Grand Presentation of Russian SMRsback to contents
Small modular reactors (SMRs) have become a topic so significant for both Rosatom and the global community that the Russian nuclear corporation organized the SMR Day, a special event dedicated to small-scale nuclear power plants, at the UN Climate Change Conference COP28. Rosatom also conducts negotiations, makes agreements, develops designs and prepares documents for the construction of SMRs, and shares the specifics of SMR operation and maintenance with nuclear experts from other countries.
The SMR Day was one of the key events on Rosatom’s program at COP28. It began with an outstanding multimedia presentation of the onshore SMR under construction in Yakutia, which is being carefully integrated into the Arctic ecosystem.
The guests of the event also had the opportunity to take a virtual tour of the Akademik Lomonosov floating nuclear power plant that supplies Russia’s northernmost city of Pevek in Chukotka with electricity and heat. As our readers may remember, we wrote in our last issue about the first refueling of this world’s only offshore nuclear station.
“I am confident that Rosatom’s small nuclear capacity solutions will become an effective and environmentally safe choice for those countries that, for a number of reasons, have never considered nuclear generation before,” said Rosatom Director General Alexey Likhachev in a video message to the SMR Day visitors.
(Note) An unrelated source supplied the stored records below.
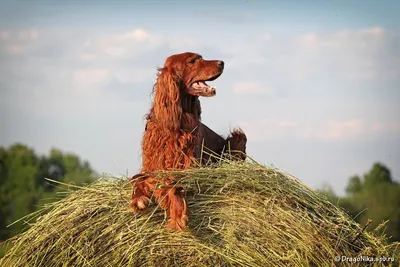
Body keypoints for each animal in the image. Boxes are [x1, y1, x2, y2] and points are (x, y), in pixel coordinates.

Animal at [130, 52, 247, 232]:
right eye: (192, 61)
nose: (222, 62)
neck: (178, 121)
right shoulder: (152, 164)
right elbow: (139, 177)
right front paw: (138, 198)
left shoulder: (190, 167)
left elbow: (174, 183)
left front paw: (178, 213)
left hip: (238, 138)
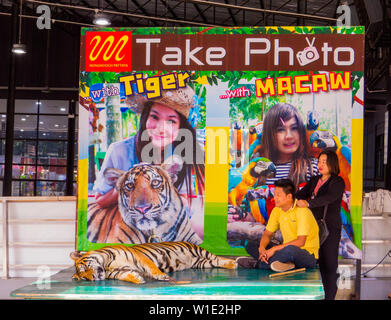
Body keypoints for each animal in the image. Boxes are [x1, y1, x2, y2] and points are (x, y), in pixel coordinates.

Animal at [70, 241, 237, 284]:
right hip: (200, 262)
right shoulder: (118, 272)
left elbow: (152, 268)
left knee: (217, 257)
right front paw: (137, 279)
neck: (106, 265)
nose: (93, 278)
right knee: (214, 261)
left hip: (199, 251)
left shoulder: (140, 258)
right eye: (84, 277)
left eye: (85, 267)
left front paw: (162, 276)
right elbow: (126, 275)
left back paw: (234, 262)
Many countries are really interested in Russian SMRs. Dalaijargal Dorjbal, executive director of the Mongolian state-run company Monatom, was presented at COP28 with a concept of an onshore SMR that might be built in Mongolia.
Earlier, in mid-November, Alexey Likhachev and Vladimir Potanin, President of Nornickel, signed an agreement of intent and cooperation on the construction of an SMR in the Norilsk industrial region isolated from the national power grid. The parties will study available options, determine a priority site for the onshore SMR, its configuration, and the infrastructure required for the reactor construction and operation, and select an optimal project delivery scheme.
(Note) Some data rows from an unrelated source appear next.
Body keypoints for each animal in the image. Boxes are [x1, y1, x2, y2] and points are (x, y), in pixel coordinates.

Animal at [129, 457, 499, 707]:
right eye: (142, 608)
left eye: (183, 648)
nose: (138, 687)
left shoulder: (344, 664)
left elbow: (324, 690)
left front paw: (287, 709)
“Nornickel and the Norilsk industrial region are developing, so we will need more electricity after 2030,” Vladimir Potanin commented.
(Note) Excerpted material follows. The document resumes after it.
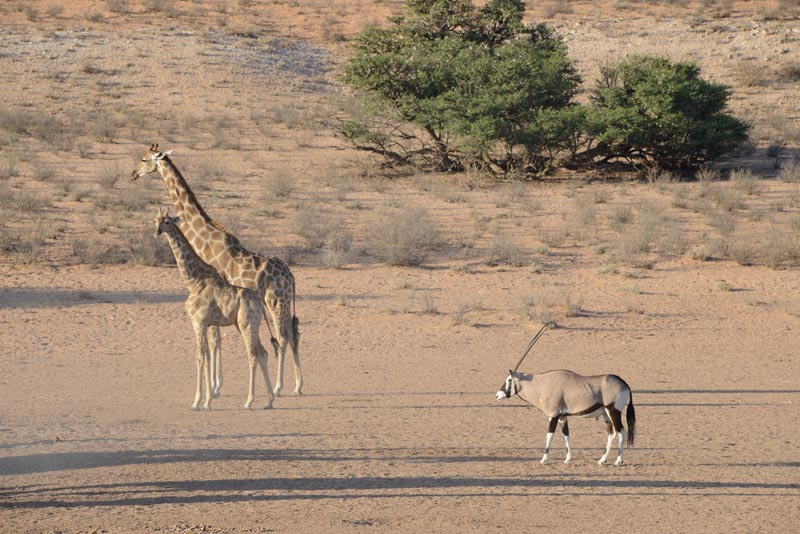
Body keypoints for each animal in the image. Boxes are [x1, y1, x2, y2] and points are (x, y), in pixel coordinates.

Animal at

“A high-tech nuclear power plant based on the latest RITM‑400 reactor might be considered as a priority. Our low-power designs offer a reliable source of electricity for a long term and at predictable cost. In addition, nuclear power can make a significant contribution to the fight against climate change due to the absence of CO2 emissions. All these advantages make SMR technology a sought-after choice for large industrial facilities,” Alexey Likhachev said.
10 small reactors
In early December, ZiO-Podolsk (part of Rosatom’s power engineering division) manufactured the tenth RITM‑200 reactor for the new generation of Project 22220 nuclear icebreakers. This reactor will be installed on the fourth serial icebreaker Chukotka, which is being built on commission from Rosatom at the Baltic Shipyard in Saint Petersburg.
“The RITM‑200 reactors have proved themselves in powering our new universal nuclear icebreakers that make navigation on the Northern Sea Route more efficient. The same reactors will be installed on the fifth and sixth serial nuclear-powered icebreakers. The decision to build them has already been made by the Russian Government,” Alexey Likhachev said.
In November, an IAEA training course on the safety of small modular reactors was completed at the Saint Petersburg branch of Rosatom’s Technical Academy. Professionals from 13 partner countries embarking on nuclear power programs learned about the SMR technology and related IAEA safety guidelines, and studied how to apply these guidelines to different types of small modular reactors.
The course was taught by experts from the Russian watchdog Rostechnadzor, RITM reactor designer OKBM Afrikantov, and Rosatom’s Technical Academy. Russian experts shared their experience in the construction and operation of small modular reactors, answered questions on nuclear infrastructure, licensing, nuclear and radiation safety.
The course attendees took virtual tours of Akademik Lomonosov and OKBM Afrikantov, as well as a real tour of Rosatom’s Emergency Center. They were shown nuclear accident prevention and management systems and learned about the interoperability of emergency response teams.
Critical design review
Technical designs of a RITM‑200N reactor, an AS‑14–15 core and its components presented by experts from AtomEnergoMash (Rosatom’s power engineering division) passed a critical review by the Scientific and Technical Council of Rosatom. RITM‑200N will be installed at the small-scale nuclear power plant in Yakutia.
The Council noted that the designs were thoroughly elaborated and met the scope-of-work requirements. Work is now underway to develop detailed design, operational and acceptance documents for the reactor equipment.